Given exercise: Rewrite every line of the records below as a numbered list, leaving out any blank lines.

Dataset rows:
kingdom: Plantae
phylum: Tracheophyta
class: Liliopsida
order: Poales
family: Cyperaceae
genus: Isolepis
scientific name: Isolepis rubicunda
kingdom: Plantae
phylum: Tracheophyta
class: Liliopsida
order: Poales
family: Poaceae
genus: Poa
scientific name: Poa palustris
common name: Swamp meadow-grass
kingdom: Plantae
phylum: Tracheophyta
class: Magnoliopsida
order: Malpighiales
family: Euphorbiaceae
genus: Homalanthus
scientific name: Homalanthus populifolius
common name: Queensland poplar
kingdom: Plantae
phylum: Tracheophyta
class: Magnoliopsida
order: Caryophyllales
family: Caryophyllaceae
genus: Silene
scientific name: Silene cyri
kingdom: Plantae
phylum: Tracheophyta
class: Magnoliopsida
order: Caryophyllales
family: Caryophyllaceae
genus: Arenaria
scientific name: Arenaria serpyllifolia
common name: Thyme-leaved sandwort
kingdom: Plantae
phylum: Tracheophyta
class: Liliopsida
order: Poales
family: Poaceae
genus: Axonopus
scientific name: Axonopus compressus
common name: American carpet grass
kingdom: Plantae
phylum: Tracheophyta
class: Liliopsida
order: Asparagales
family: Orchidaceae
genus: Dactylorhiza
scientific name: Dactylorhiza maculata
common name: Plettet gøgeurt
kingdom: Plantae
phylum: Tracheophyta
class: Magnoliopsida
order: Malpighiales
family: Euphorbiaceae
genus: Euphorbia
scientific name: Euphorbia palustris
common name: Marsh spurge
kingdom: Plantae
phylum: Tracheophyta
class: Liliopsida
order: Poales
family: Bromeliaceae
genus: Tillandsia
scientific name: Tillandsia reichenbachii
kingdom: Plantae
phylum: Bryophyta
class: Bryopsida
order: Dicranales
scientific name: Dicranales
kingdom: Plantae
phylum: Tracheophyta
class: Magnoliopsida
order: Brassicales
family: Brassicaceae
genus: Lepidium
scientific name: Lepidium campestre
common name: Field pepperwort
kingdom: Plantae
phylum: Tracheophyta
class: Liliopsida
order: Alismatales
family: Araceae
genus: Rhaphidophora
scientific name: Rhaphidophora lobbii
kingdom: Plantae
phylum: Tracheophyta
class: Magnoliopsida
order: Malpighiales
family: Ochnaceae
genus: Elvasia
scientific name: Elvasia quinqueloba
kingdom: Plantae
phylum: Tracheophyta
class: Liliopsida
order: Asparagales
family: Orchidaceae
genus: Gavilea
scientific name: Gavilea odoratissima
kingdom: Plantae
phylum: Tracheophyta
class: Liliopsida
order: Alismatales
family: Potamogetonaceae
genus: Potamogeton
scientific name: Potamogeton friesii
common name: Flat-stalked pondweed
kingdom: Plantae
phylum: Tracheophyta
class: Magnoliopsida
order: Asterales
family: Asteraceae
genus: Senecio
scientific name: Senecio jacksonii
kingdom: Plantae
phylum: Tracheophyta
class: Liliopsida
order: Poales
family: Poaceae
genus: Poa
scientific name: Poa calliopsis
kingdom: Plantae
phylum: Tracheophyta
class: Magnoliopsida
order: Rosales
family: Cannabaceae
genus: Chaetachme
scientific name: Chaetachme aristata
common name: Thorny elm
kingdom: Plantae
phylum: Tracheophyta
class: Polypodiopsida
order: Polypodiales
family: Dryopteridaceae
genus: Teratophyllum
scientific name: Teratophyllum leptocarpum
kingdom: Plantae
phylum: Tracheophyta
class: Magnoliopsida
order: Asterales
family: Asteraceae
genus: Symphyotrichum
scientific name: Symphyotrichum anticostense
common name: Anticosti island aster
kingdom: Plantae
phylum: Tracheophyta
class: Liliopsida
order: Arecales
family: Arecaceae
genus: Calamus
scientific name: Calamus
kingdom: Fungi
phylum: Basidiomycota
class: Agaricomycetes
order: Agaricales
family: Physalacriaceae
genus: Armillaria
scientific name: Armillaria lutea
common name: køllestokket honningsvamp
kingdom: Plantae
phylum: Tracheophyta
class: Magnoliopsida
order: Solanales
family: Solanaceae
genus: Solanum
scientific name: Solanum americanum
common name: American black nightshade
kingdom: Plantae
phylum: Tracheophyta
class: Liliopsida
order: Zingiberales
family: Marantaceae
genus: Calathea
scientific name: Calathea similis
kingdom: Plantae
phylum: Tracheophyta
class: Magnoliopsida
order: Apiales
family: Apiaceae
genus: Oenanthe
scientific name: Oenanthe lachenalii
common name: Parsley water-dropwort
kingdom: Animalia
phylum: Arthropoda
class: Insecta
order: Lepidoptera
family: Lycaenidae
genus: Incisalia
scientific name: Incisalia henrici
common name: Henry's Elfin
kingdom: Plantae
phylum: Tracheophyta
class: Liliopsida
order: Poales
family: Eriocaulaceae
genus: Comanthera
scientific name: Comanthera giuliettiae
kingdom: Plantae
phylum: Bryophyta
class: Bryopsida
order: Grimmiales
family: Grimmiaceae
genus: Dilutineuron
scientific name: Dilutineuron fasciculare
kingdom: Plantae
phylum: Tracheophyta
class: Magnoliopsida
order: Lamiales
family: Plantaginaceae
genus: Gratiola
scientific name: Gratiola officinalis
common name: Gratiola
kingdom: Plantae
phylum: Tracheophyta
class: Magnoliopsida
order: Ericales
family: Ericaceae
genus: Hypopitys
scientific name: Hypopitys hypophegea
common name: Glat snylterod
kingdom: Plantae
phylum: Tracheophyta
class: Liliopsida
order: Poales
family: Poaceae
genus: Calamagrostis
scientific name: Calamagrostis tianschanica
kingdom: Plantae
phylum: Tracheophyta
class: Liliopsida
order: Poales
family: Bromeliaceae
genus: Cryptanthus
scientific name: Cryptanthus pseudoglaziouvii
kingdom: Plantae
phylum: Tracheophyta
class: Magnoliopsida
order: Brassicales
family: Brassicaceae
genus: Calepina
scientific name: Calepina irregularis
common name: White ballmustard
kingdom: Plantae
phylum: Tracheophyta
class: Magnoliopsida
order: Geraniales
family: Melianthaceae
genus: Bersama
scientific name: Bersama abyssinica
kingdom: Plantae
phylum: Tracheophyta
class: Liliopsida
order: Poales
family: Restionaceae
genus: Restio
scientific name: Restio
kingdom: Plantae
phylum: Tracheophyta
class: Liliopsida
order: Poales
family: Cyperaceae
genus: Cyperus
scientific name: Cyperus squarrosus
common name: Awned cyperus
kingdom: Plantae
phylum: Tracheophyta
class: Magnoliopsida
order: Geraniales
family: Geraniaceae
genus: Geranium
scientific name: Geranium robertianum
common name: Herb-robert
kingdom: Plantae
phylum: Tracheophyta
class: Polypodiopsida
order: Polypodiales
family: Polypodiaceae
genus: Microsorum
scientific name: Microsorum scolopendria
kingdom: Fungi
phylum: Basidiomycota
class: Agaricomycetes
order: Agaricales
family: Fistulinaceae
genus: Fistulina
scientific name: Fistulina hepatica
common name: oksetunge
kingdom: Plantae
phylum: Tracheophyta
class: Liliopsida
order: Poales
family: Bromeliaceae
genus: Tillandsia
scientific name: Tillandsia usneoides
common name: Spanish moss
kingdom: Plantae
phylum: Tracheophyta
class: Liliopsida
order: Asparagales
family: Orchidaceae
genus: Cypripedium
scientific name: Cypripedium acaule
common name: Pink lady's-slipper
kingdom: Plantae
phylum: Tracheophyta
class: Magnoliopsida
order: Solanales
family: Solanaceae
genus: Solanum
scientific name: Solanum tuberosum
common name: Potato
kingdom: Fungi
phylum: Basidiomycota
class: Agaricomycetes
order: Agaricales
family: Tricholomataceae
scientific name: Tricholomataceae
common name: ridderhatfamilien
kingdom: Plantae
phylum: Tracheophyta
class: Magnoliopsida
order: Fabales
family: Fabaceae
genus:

Final answer:
1. kingdom: Plantae
2. phylum: Tracheophyta
3. class: Liliopsida
4. order: Poales
5. family: Cyperaceae
6. genus: Isolepis
7. scientific name: Isolepis rubicunda
8. kingdom: Plantae
9. phylum: Tracheophyta
10. class: Liliopsida
11. order: Poales
12. family: Poaceae
13. genus: Poa
14. scientific name: Poa palustris
15. common name: Swamp meadow-grass
16. kingdom: Plantae
17. phylum: Tracheophyta
18. class: Magnoliopsida
19. order: Malpighiales
20. family: Euphorbiaceae
21. genus: Homalanthus
22. scientific name: Homalanthus populifolius
23. common name: Queensland poplar
24. kingdom: Plantae
25. phylum: Tracheophyta
26. class: Magnoliopsida
27. order: Caryophyllales
28. family: Caryophyllaceae
29. genus: Silene
30. scientific name: Silene cyri
31. kingdom: Plantae
32. phylum: Tracheophyta
33. class: Magnoliopsida
34. order: Caryophyllales
35. family: Caryophyllaceae
36. genus: Arenaria
37. scientific name: Arenaria serpyllifolia
38. common name: Thyme-leaved sandwort
39. kingdom: Plantae
40. phylum: Tracheophyta
41. class: Liliopsida
42. order: Poales
43. family: Poaceae
44. genus: Axonopus
45. scientific name: Axonopus compressus
46. common name: American carpet grass
47. kingdom: Plantae
48. phylum: Tracheophyta
49. class: Liliopsida
50. order: Asparagales
51. family: Orchidaceae
52. genus: Dactylorhiza
53. scientific name: Dactylorhiza maculata
54. common name: Plettet gøgeurt
55. kingdom: Plantae
56. phylum: Tracheophyta
57. class: Magnoliopsida
58. order: Malpighiales
59. family: Euphorbiaceae
60. genus: Euphorbia
61. scientific name: Euphorbia palustris
62. common name: Marsh spurge
63. kingdom: Plantae
64. phylum: Tracheophyta
65. class: Liliopsida
66. order: Poales
67. family: Bromeliaceae
68. genus: Tillandsia
69. scientific name: Tillandsia reichenbachii
70. kingdom: Plantae
71. phylum: Bryophyta
72. class: Bryopsida
73. order: Dicranales
74. scientific name: Dicranales
75. kingdom: Plantae
76. phylum: Tracheophyta
77. class: Magnoliopsida
78. order: Brassicales
79. family: Brassicaceae
80. genus: Lepidium
81. scientific name: Lepidium campestre
82. common name: Field pepperwort
83. kingdom: Plantae
84. phylum: Tracheophyta
85. class: Liliopsida
86. order: Alismatales
87. family: Araceae
88. genus: Rhaphidophora
89. scientific name: Rhaphidophora lobbii
90. kingdom: Plantae
91. phylum: Tracheophyta
92. class: Magnoliopsida
93. order: Malpighiales
94. family: Ochnaceae
95. genus: Elvasia
96. scientific name: Elvasia quinqueloba
97. kingdom: Plantae
98. phylum: Tracheophyta
99. class: Liliopsida
100. order: Asparagales
101. family: Orchidaceae
102. genus: Gavilea
103. scientific name: Gavilea odoratissima
104. kingdom: Plantae
105. phylum: Tracheophyta
106. class: Liliopsida
107. order: Alismatales
108. family: Potamogetonaceae
109. genus: Potamogeton
110. scientific name: Potamogeton friesii
111. common name: Flat-stalked pondweed
112. kingdom: Plantae
113. phylum: Tracheophyta
114. class: Magnoliopsida
115. order: Asterales
116. family: Asteraceae
117. genus: Senecio
118. scientific name: Senecio jacksonii
119. kingdom: Plantae
120. phylum: Tracheophyta
121. class: Liliopsida
122. order: Poales
123. family: Poaceae
124. genus: Poa
125. scientific name: Poa calliopsis
126. kingdom: Plantae
127. phylum: Tracheophyta
128. class: Magnoliopsida
129. order: Rosales
130. family: Cannabaceae
131. genus: Chaetachme
132. scientific name: Chaetachme aristata
133. common name: Thorny elm
134. kingdom: Plantae
135. phylum: Tracheophyta
136. class: Polypodiopsida
137. order: Polypodiales
138. family: Dryopteridaceae
139. genus: Teratophyllum
140. scientific name: Teratophyllum leptocarpum
141. kingdom: Plantae
142. phylum: Tracheophyta
143. class: Magnoliopsida
144. order: Asterales
145. family: Asteraceae
146. genus: Symphyotrichum
147. scientific name: Symphyotrichum anticostense
148. common name: Anticosti island aster
149. kingdom: Plantae
150. phylum: Tracheophyta
151. class: Liliopsida
152. order: Arecales
153. family: Arecaceae
154. genus: Calamus
155. scientific name: Calamus
156. kingdom: Fungi
157. phylum: Basidiomycota
158. class: Agaricomycetes
159. order: Agaricales
160. family: Physalacriaceae
161. genus: Armillaria
162. scientific name: Armillaria lutea
163. common name: køllestokket honningsvamp
164. kingdom: Plantae
165. phylum: Tracheophyta
166. class: Magnoliopsida
167. order: Solanales
168. family: Solanaceae
169. genus: Solanum
170. scientific name: Solanum americanum
171. common name: American black nightshade
172. kingdom: Plantae
173. phylum: Tracheophyta
174. class: Liliopsida
175. order: Zingiberales
176. family: Marantaceae
177. genus: Calathea
178. scientific name: Calathea similis
179. kingdom: Plantae
180. phylum: Tracheophyta
181. class: Magnoliopsida
182. order: Apiales
183. family: Apiaceae
184. genus: Oenanthe
185. scientific name: Oenanthe lachenalii
186. common name: Parsley water-dropwort
187. kingdom: Animalia
188. phylum: Arthropoda
189. class: Insecta
190. order: Lepidoptera
191. family: Lycaenidae
192. genus: Incisalia
193. scientific name: Incisalia henrici
194. common name: Henry's Elfin
195. kingdom: Plantae
196. phylum: Tracheophyta
197. class: Liliopsida
198. order: Poales
199. family: Eriocaulaceae
200. genus: Comanthera
201. scientific name: Comanthera giuliettiae
202. kingdom: Plantae
203. phylum: Bryophyta
204. class: Bryopsida
205. order: Grimmiales
206. family: Grimmiaceae
207. genus: Dilutineuron
208. scientific name: Dilutineuron fasciculare
209. kingdom: Plantae
210. phylum: Tracheophyta
211. class: Magnoliopsida
212. order: Lamiales
213. family: Plantaginaceae
214. genus: Gratiola
215. scientific name: Gratiola officinalis
216. common name: Gratiola
217. kingdom: Plantae
218. phylum: Tracheophyta
219. class: Magnoliopsida
220. order: Ericales
221. family: Ericaceae
222. genus: Hypopitys
223. scientific name: Hypopitys hypophegea
224. common name: Glat snylterod
225. kingdom: Plantae
226. phylum: Tracheophyta
227. class: Liliopsida
228. order: Poales
229. family: Poaceae
230. genus: Calamagrostis
231. scientific name: Calamagrostis tianschanica
232. kingdom: Plantae
233. phylum: Tracheophyta
234. class: Liliopsida
235. order: Poales
236. family: Bromeliaceae
237. genus: Cryptanthus
238. scientific name: Cryptanthus pseudoglaziouvii
239. kingdom: Plantae
240. phylum: Tracheophyta
241. class: Magnoliopsida
242. order: Brassicales
243. family: Brassicaceae
244. genus: Calepina
245. scientific name: Calepina irregularis
246. common name: White ballmustard
247. kingdom: Plantae
248. phylum: Tracheophyta
249. class: Magnoliopsida
250. order: Geraniales
251. family: Melianthaceae
252. genus: Bersama
253. scientific name: Bersama abyssinica
254. kingdom: Plantae
255. phylum: Tracheophyta
256. class: Liliopsida
257. order: Poales
258. family: Restionaceae
259. genus: Restio
260. scientific name: Restio
261. kingdom: Plantae
262. phylum: Tracheophyta
263. class: Liliopsida
264. order: Poales
265. family: Cyperaceae
266. genus: Cyperus
267. scientific name: Cyperus squarrosus
268. common name: Awned cyperus
269. kingdom: Plantae
270. phylum: Tracheophyta
271. class: Magnoliopsida
272. order: Geraniales
273. family: Geraniaceae
274. genus: Geranium
275. scientific name: Geranium robertianum
276. common name: Herb-robert
277. kingdom: Plantae
278. phylum: Tracheophyta
279. class: Polypodiopsida
280. order: Polypodiales
281. family: Polypodiaceae
282. genus: Microsorum
283. scientific name: Microsorum scolopendria
284. kingdom: Fungi
285. phylum: Basidiomycota
286. class: Agaricomycetes
287. order: Agaricales
288. family: Fistulinaceae
289. genus: Fistulina
290. scientific name: Fistulina hepatica
291. common name: oksetunge
292. kingdom: Plantae
293. phylum: Tracheophyta
294. class: Liliopsida
295. order: Poales
296. family: Bromeliaceae
297. genus: Tillandsia
298. scientific name: Tillandsia usneoides
299. common name: Spanish moss
300. kingdom: Plantae
301. phylum: Tracheophyta
302. class: Liliopsida
303. order: Asparagales
304. family: Orchidaceae
305. genus: Cypripedium
306. scientific name: Cypripedium acaule
307. common name: Pink lady's-slipper
308. kingdom: Plantae
309. phylum: Tracheophyta
310. class: Magnoliopsida
311. order: Solanales
312. family: Solanaceae
313. genus: Solanum
314. scientific name: Solanum tuberosum
315. common name: Potato
316. kingdom: Fungi
317. phylum: Basidiomycota
318. class: Agaricomycetes
319. order: Agaricales
320. family: Tricholomataceae
321. scientific name: Tricholomataceae
322. common name: ridderhatfamilien
323. kingdom: Plantae
324. phylum: Tracheophyta
325. class: Magnoliopsida
326. order: Fabales
327. family: Fabaceae
328. genus:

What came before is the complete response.